La intuición le decía que la observación del líquido seminal y de los espermatozoides en vivo y en directo les permitiría adoptar medidas tempranas ante señales de infertilidad, convencerse de que las infecciones de transmisión sexual eran reales y, especialmente, ser conscientes de que las relaciones prodigaban placer pero al mismo tiempo engendraban responsabilidades. Así que -una vez obtenido el visto bueno de padres y profesores- reclutó a 161 voluntarios de entre 12 y 18 años y les pidió una muestra de esperma. La gran mayoría de los estudiantes no ocultó la emoción al ver sus gametos en el microscopio o proyectados en un televisor.

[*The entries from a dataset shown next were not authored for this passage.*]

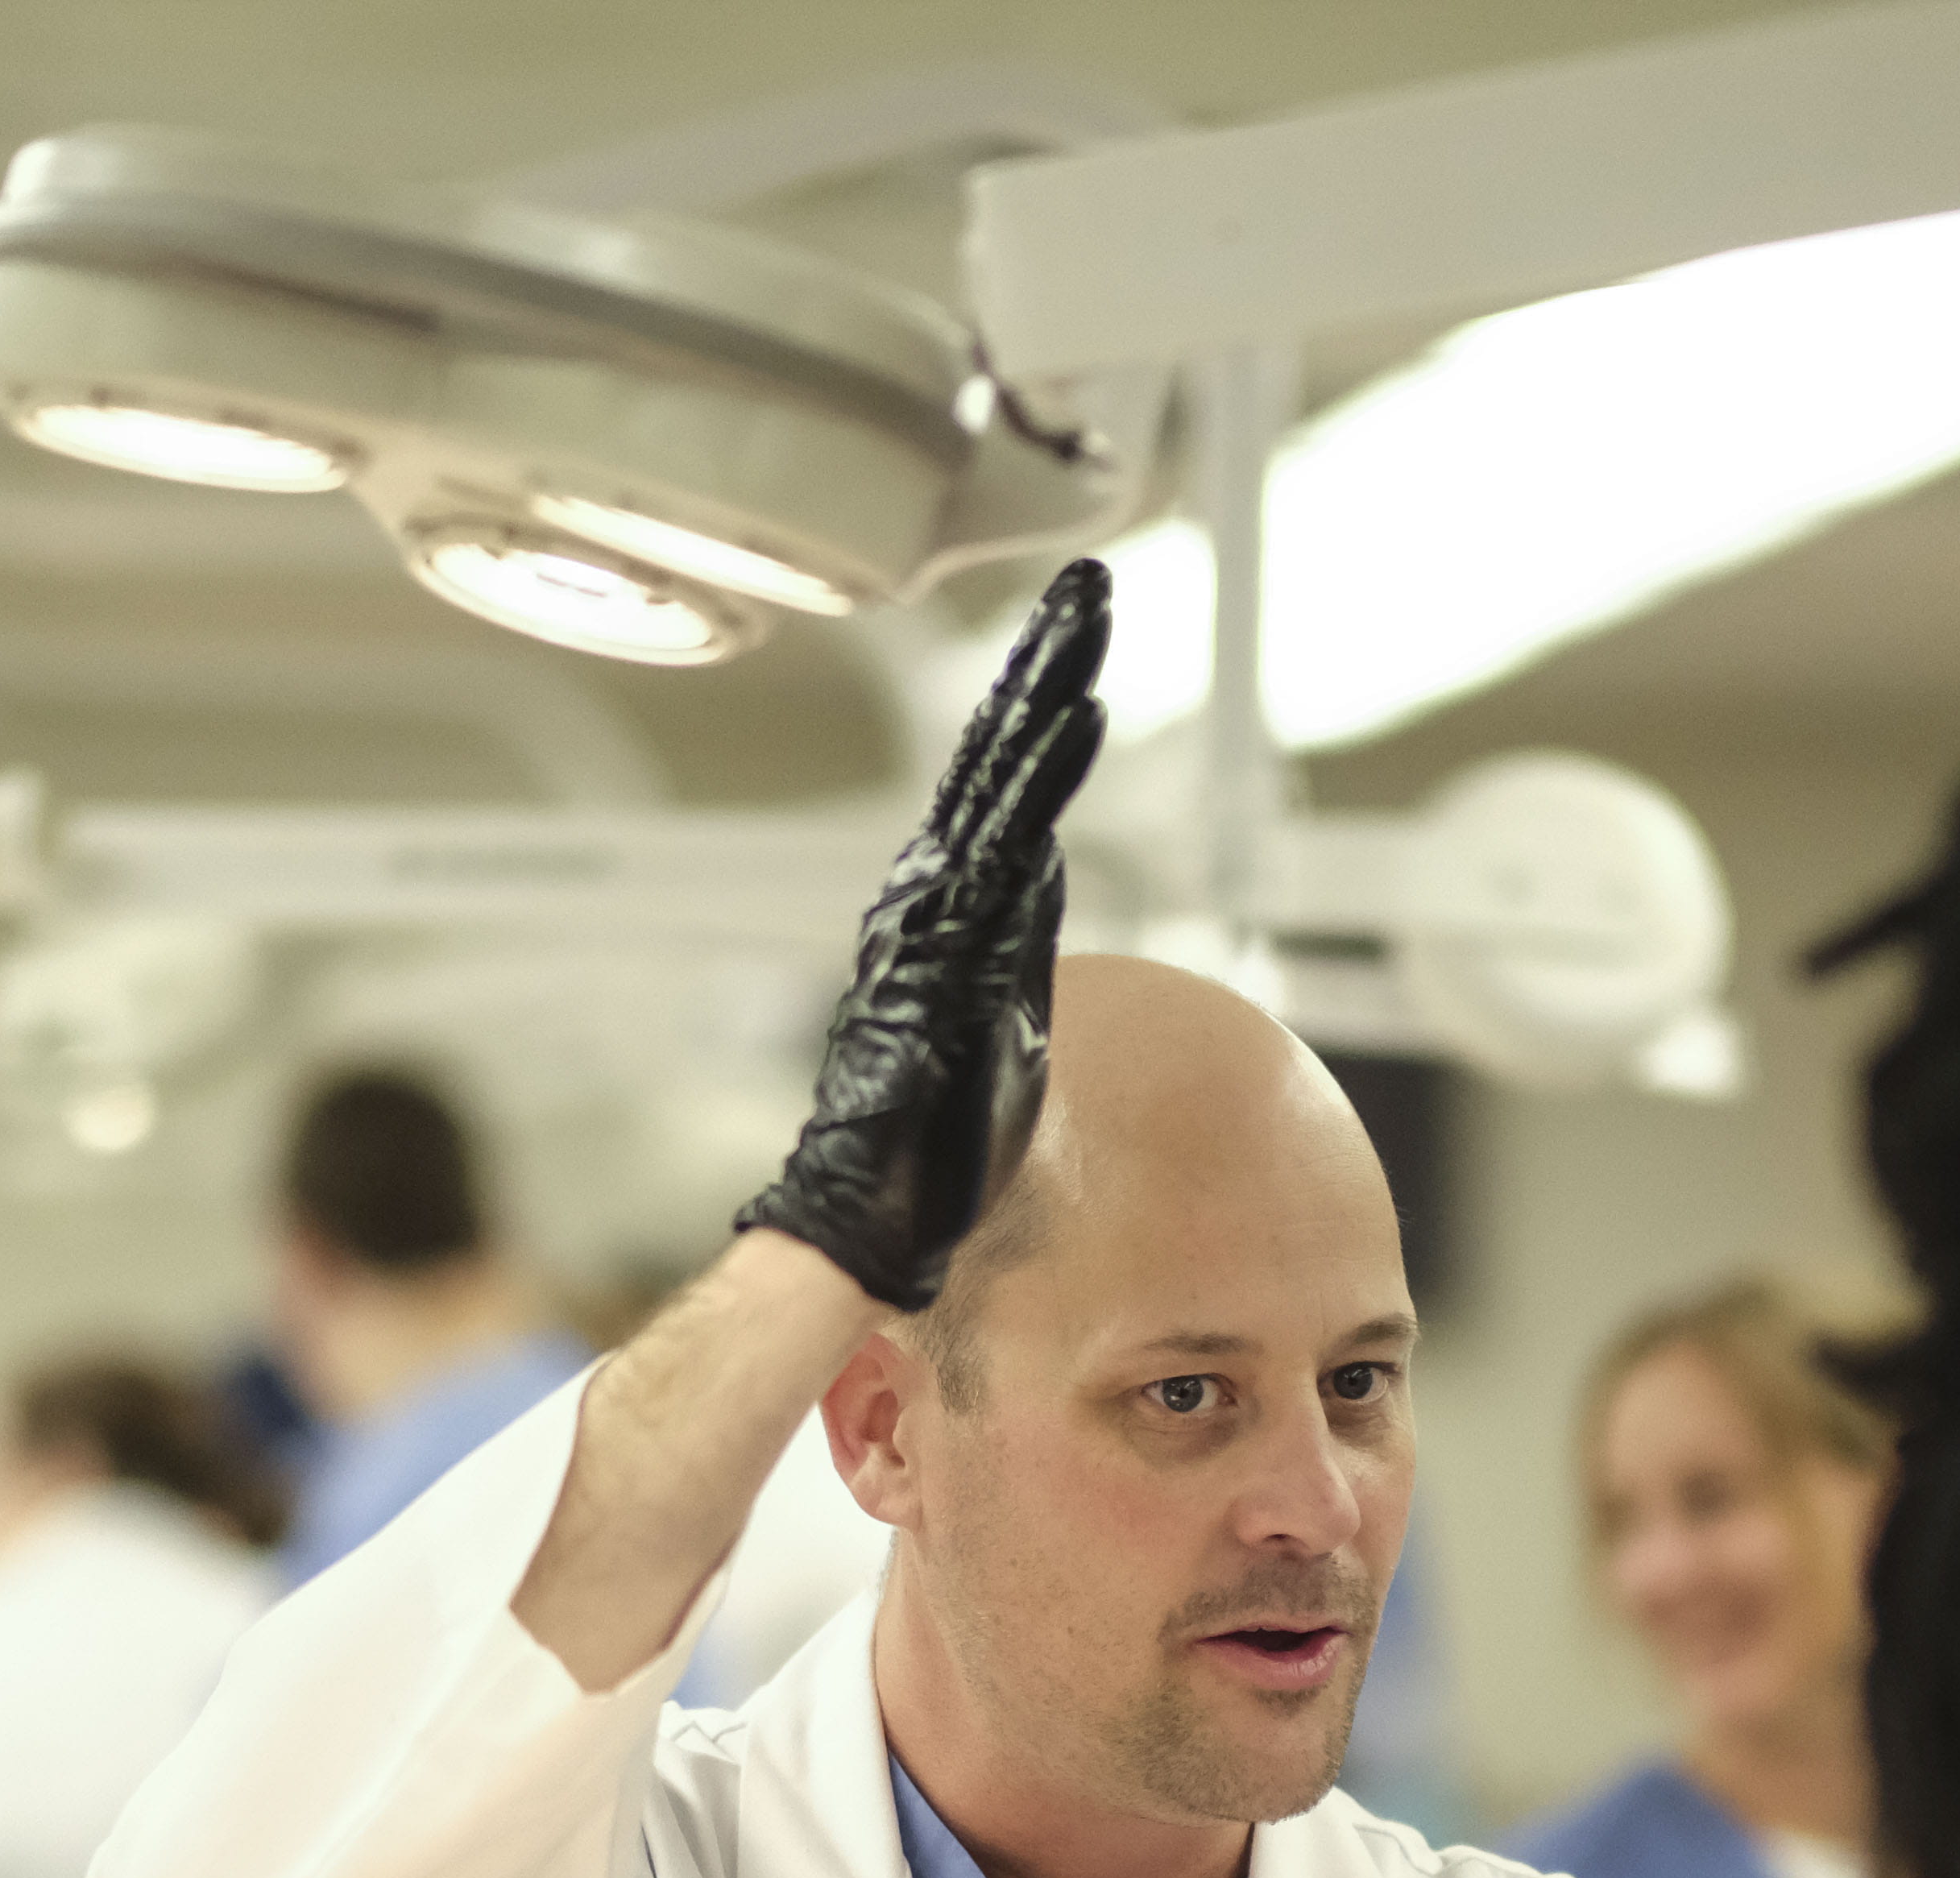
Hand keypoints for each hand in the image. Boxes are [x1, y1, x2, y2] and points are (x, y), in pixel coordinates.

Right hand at [739, 559, 1109, 1310]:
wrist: (869, 1206)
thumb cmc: (920, 1147)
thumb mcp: (980, 1039)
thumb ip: (998, 966)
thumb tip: (1027, 914)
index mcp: (945, 914)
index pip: (996, 793)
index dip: (1031, 716)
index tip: (1068, 648)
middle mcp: (936, 896)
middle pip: (997, 757)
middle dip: (1043, 665)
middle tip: (1086, 589)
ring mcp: (941, 913)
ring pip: (1002, 775)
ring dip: (1048, 689)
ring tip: (1090, 615)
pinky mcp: (957, 941)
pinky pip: (1012, 835)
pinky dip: (1044, 771)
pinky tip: (1080, 713)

Pero más allá del orgullo inmediato que a muchos produjo "sentirse hombres", la observación confirmó sus beneficios unos años después: en 2004, cuando casi todos los muchachos estaban en sus veintes, Vásquez los contactó nuevamente y constató que entre ellos eran excepcionales las infecciones de transmisión sexual y los embarazos no deseados.

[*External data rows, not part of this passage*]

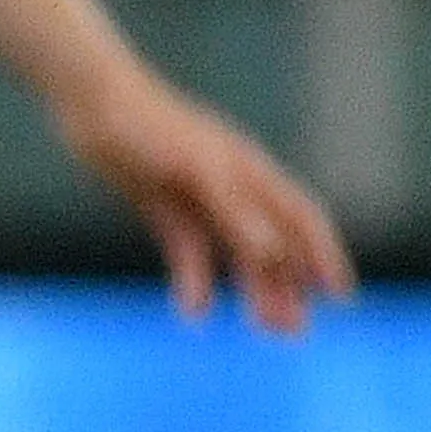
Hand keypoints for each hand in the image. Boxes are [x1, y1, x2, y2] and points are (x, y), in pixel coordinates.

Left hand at [62, 70, 355, 331]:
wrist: (90, 100)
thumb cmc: (149, 127)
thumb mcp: (197, 170)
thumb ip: (236, 211)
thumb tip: (274, 254)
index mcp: (250, 171)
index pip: (301, 218)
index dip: (324, 255)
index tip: (341, 296)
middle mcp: (231, 185)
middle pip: (272, 242)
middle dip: (288, 285)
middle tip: (294, 331)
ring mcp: (197, 196)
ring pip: (234, 251)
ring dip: (251, 288)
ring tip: (263, 327)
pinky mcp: (163, 204)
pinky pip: (188, 248)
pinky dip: (194, 279)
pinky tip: (193, 310)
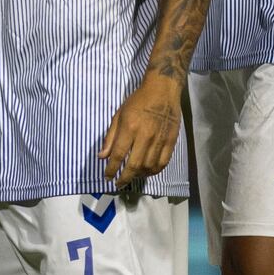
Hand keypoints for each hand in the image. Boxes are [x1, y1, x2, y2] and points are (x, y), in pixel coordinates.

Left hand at [97, 76, 183, 190]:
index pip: (118, 155)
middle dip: (124, 178)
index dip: (111, 169)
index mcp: (129, 128)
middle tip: (119, 184)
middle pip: (134, 165)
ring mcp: (159, 139)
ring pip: (149, 167)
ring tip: (132, 176)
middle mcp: (145, 136)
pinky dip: (154, 171)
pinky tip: (147, 171)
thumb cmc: (137, 101)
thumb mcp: (119, 115)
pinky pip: (163, 162)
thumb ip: (110, 137)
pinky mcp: (171, 140)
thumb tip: (102, 157)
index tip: (107, 177)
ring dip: (139, 176)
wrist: (162, 90)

Entusiasmado con el potencial pedagógico del ejercicio, el médico barranquillero se hizo a la tarea de replicarlo con población universitaria y, otra vez, los resultados parecían decir, como el apóstol Tomás, "hay que ver para creer": el 100% de los jóvenes recomendó esta estrategia para tener consciencia reproductiva; el 93% lo consideró persuasivo sobre la importancia de la planificación familiar, y el 76% para prevenir infecciones de transmisión sexual. "Cuando la mujer menstrúa siente molestias y eso la hace más consciente de su fertilidad; cuando el hombre eyacula siente placer y no tiene muy en cuenta que es un ser reproductor -asegura Fernando Vásquez-. Por eso, ofrecerles esta experiencia les permite estructurar mejor su proyecto de vida, los aterriza y los hace conscientes de que un embarazo no planeado o una infección pueden dañar sus vidas".